[Texto do exercício]:
======
Perdi a conta de quantas viagens fiz ao Rio Negro; mais de cem talvez. Há 20 anos, escrevi: se me fosse dado o privilégio da derradeira viagem, iria ao Rio Negro mais uma vez.
Mês passado, voltei ao Alto Rio Negro para gravar um documentário em São Gabriel da Cachoeira, a última das cidades na direção da Colômbia e a Venezuela.
São Gabriel já existia como aldeia indígena, quando os primeiros invasores brancos chegaram à região. Hoje, com cerca de 40 mil habitantes espalhados pelo município, metade dos quais no espaço urbano, é a segunda maior cidade do Rio Negro – perde apenas para Manaus, situada a 1.100 quilômetros.
A paisagem é de tirar o fôlego. Já passei horas encantado pela visão da serra do Curicuriari, ao longe, e das águas que correm ruidosas formando rodamoinhos entre as pedras, em oposição ao comportamento plácido que exibem rio abaixo, quando o vento as deixa em paz.
De costas para o rio, você verá a torre branca de bordas azuis de uma das igrejinhas mais singelas do Brasil, ao lado do colégio que os padres salesianos construíram no início do século passado, como parte do sonho de atrair, evangelizar, alfabetizar e convencer os indígenas a abandonar a língua nativa e os costumes que os religiosos consideravam pagãos.
A cidade é o centro político e administrativo da Cabeça do Cachorro (área maior do que Portugal), para onde convergem os indígenas das aldeias às margens do Negro e de seus afluentes que nascem nos países vizinhos. Mais de 80% dos habitantes são indígenas pertencentes a 23 etnias, que emigraram de povoados distantes. A diversidade de idiomas e tradições culturais dos povos do Alto Rio Negro é tão complexa quanto à das florestas habitadas por eles.
Tukanos, baniuas, coripacos, barés, hupdas, desanos, tuyukas, arapaços, yanomamis, pira-tapuias, wananas e as mulheres e homens das demais etnias circulam de sandália havaiana e camisetas que não poupam estampas extravagantes, sob o sol inclemente que transforma a cidade num crematório, às duas da tarde.
======
[Itens armazenados]:
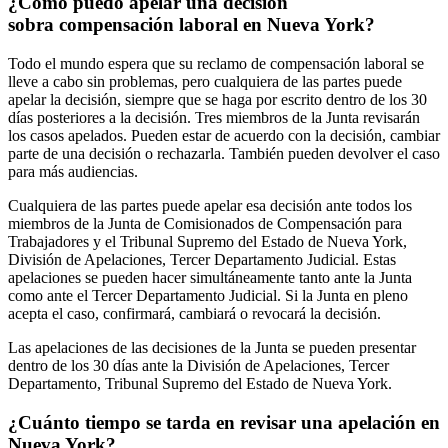
¿Cómo puedo apelar una decisión
sobra compensación laboral en Nueva York?
Todo el mundo espera que su reclamo de compensación laboral se
lleve a cabo sin problemas, pero cualquiera de las partes puede
apelar la decisión, siempre que se haga por escrito dentro de los 30
días posteriores a la decisión. Tres miembros de la Junta revisarán
los casos apelados. Pueden estar de acuerdo con la decisión, cambiar
parte de una decisión o rechazarla. También pueden devolver el caso
para más audiencias.
Cualquiera de las partes puede apelar esa decisión ante todos los
miembros de la Junta de Comisionados de Compensación para
Trabajadores y el Tribunal Supremo del Estado de Nueva York,
División de Apelaciones, Tercer Departamento Judicial. Estas
apelaciones se pueden hacer simultáneamente tanto ante la Junta
como ante el Tercer Departamento Judicial. Si la Junta en pleno
acepta el caso, confirmará, cambiará o revocará la decisión.
Las apelaciones de las decisiones de la Junta se pueden presentar
dentro de los 30 días ante la División de Apelaciones, Tercer
Departamento, Tribunal Supremo del Estado de Nueva York.
¿Cuánto tiempo se tarda en revisar una apelación en
Nueva York?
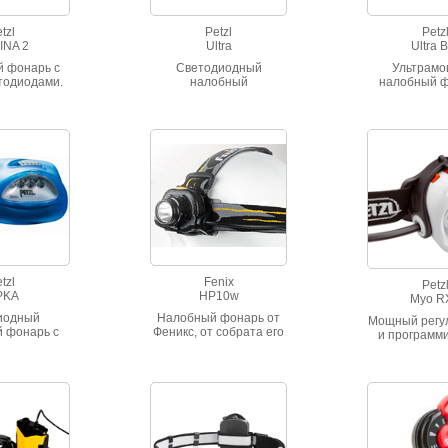
tzl
Petzl
Petz
INA 2
Ultra
Ultra B
 фонарь с
Светодиодный
Ультрам
тодиодами.
налобный
налобный ф
юмена.
аккумуляторный
тремя ур
фонарь. Сила света
освещения и
достигает 350 люмен, а
аккумулятор
время работы до 17
ULTRA(400
часов
tzl
Fenix
Petz
PKA
HP10w
Myo R
иодный
Налобный фонарь от
Мощный регу
 фонарь с
Феникс, от собрата его
и программ
режимом
отличает только более
налобный 
ения и
теплый свет 4000
PETZL MYO
мой нитью.
Кельвинов и мощность
тремя ур
200 люмен. Последние
освещения,
несколько штук…
повышенной 
рассеивающе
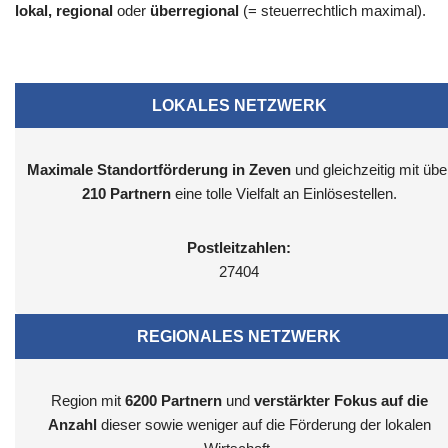
lokal, regional
oder
überregional
(= steuerrechtlich maximal).
LOKALES NETZWERK
Maximale Standortförderung in Zeven
und gleichzeitig mit übe
210 Partnern
eine tolle Vielfalt an Einlösestellen.
Postleitzahlen:
27404
REGIONALES NETZWERK
Region mit
6200
Partnern
und
verstärkter Fokus auf die
Anzahl
dieser sowie weniger auf die Förderung der lokalen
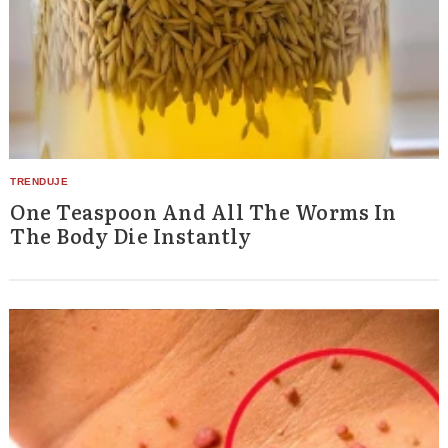
One Teaspoon And All The Worms In
The Body Die Instantly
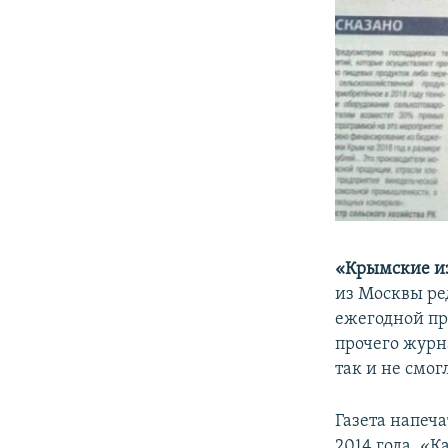
«Крымские и
из Москвы ре
ежегодной пр
прочего журна
так и не смог
Газета напеча
2014 года. «К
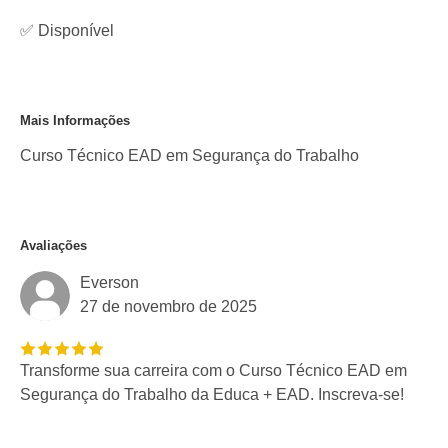
✅
Disponível
Mais Informações
Curso Técnico EAD em Segurança do Trabalho
Avaliações
Everson
27 de novembro de 2025
Transforme sua carreira com o Curso Técnico EAD em
Segurança do Trabalho da Educa + EAD. Inscreva-se!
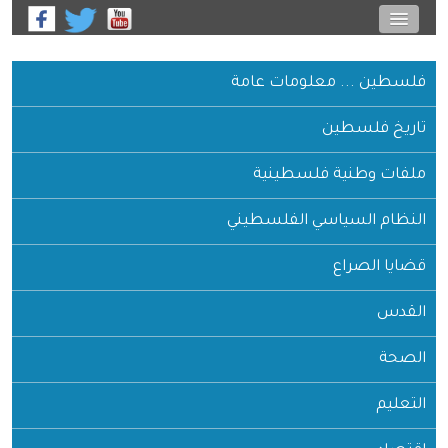
فلسطين ... معلومات عامة
تاريخ فلسطين
ملفات وطنية فلسطينية
النظام السياسي الفلسطيني
قضايا الصراع
القدس
الصحة
التعليم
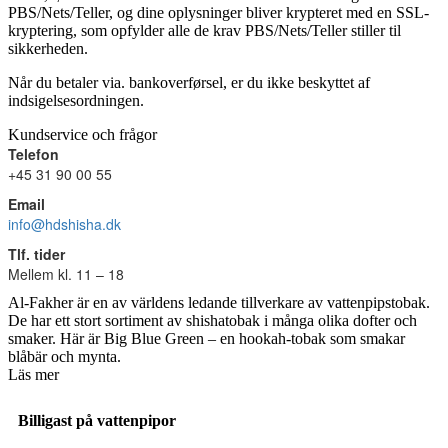
PBS/Nets/Teller, og dine oplysninger bliver krypteret med en SSL-
kryptering, som opfylder alle de krav PBS/Nets/Teller stiller til
sikkerheden.
Når du betaler via. bankoverførsel, er du ikke beskyttet af
indsigelsesordningen.
Kundservice och frågor
Telefon
+45 31 90 00 55
Email
info@hdshisha.dk
Tlf. tider
Mellem kl. 11 – 18
Al-Fakher är en av världens ledande tillverkare av vattenpipstobak.
De har ett stort sortiment av shishatobak i många olika dofter och
smaker. Här är Big Blue Green – en hookah-tobak som smakar
blåbär och mynta.
Läs mer
Billigast på vattenpipor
======
[Descrição do problema]: Você pode dar sequência ao texto sobre a viagem a São Gabriel da Cachoeira, começando logo depois da última frase?

[Exercício resolvido]:
O comércio é animado por carros de som, as lojas exibem roupas coloridas, tênis, redes, óculos escuros, material de construção, eletrodomésticos e móveis industrializados. Carros particulares, utilitários, táxis cansados de rodar e motos se movimentam sem engarrafamentos.
A cidade é mais multicultural do que São Paulo ou Rio de Janeiro. Na feira, no comércio e pelas ruas o transeunte ouve as línguas das diversas etnias, o português falado com sotaques variados e o portunhol dos que vieram dos povoados fronteiriços.
As estradas que levam a São Gabriel são líquidas. Os viajantes que partem com as canoas dos povoados rio acima, costumam levar vários dias para chegar à cidade. Com o litro de gasolina a R$ 5, é comum gastar com combustível mais do que o salário de aposentado ou do que lhes é pago pelo bolsa família, obstáculo que os obriga a viajar para receber o pagamento a cada três meses, prazo máximo que o governo lhes dá antes de recolher o dinheiro.
Os militares estão por toda parte; são elogiados e respeitados pela população. Não fossem o uniforme e a presença de alguns brancos e negros, nada os diferenciaria dos habitantes locais. Entrar para o Exército é aspiração generalizada dos jovens indígenas do Alto Rio Negro, garantia de salário mensal e de uma carreira. Infelizmente, o nível de escolaridade e as distâncias amazônicas impedem o acesso às academias militares e às posições hierárquicas superiores.
O comando militar da região está a cargo da Segunda Brigada de Infantaria de Selva, chefiada pelo general Danilo Alencar, homem que se emociona ao falar da alta qualidade do soldado indígena. Sob sua responsabilidade ficam o único hospital do SUS da região e os Pelotões de Fronteira.
O trabalho dos soldados nas fronteiras é solitário. Lá, eles são a única presença do Estado. Cada pelotão é chefiado por um tenente com menos de 30 anos que exerce a função de prefeito, juiz de paz, delegado, assistente social, gestor de atenção médico-odontológica, administrador do programa de inclusão digital e o que mais for necessário assumir nas comunidades carentes das imediações, esquecidas pelas autoridades municipais, estaduais e federais.
Dada a ausência total do Estado nos extremos da Cabeça do Cachorro, tenho convicção de que, se não fosse o Exército brasileiro, já teríamos perdido aquela parte do país.